Page:Revue des Deux Mondes - 1904 - tome 20.djvu/223

Le texte de cette page a été corrigé et est conforme au fac-similé.
REVUE SCIENTIFIQUE

L’AZUR DU CIEL

Le ciel est, au même titre que la terre, un objet d’étude pour les physiciens. Dans cet azur immobile et dormant qui s’étend au-delà de la sphère des nues et que les âmes méditatives interrogent avec angoisse sur le mystère des cosmogonies et des religions, eux n’aperçoivent qu’un simple phénomène naturel. Leur esprit positif, réaliste et méthodique, poursuit patiemment la solution d’un problème précis que les poètes et les philosophes trouveraient infiniment humble. Qu’est-ce que l’azur céleste ? se demandent-ils ; autrement dit, qu’est-ce que le ciel ? Quel en est le lieu ? quelles en sont les limites, quelle en est la substance, quelle en est la nature ?

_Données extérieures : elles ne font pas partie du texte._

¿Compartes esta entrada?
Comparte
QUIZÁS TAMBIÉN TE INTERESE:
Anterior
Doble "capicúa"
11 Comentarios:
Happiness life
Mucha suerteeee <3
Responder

Les esprits simples de tous les temps ont pu croire, comme jadis les bergers de la Chaldée, à l’existence réelle d’un dôme azuré suspendu au-dessus de nos têtes et sur lequel les étoiles seraient fixées comme autant de clous d’or. Cette voûte de bleu cristal était pour ces imaginations élémentaires le véritable support, l’appui matériel, en un mot le firmament des corps célestes. Cette illusion grossière n’est plus de mise. La sphère céleste n’est qu’un leurre. Au-delà des limites de notre atmosphère, il n’y a rien que le vide barométrique[1], l’espace interplanétaire ou intersidéral, l’espace indéfini, immatériel, éthéré, insaisissable à nos sens, sillonné seulement par les orbites des

  1. Le vide interplanétaire n’est plus le vide immatériel, d’après la nouvelle école. Pour S. Artrenius, J. —J. Thomson et un grand nombre de physiciens contemporains, l’espace interplanétaire est sillonné, rempli, par les corpuscules cathodiques, par les ions émanés du soleil, et ceux-ci sont des fragmens d’atomes, c’est-à-dire une partie de la matière même du soleil.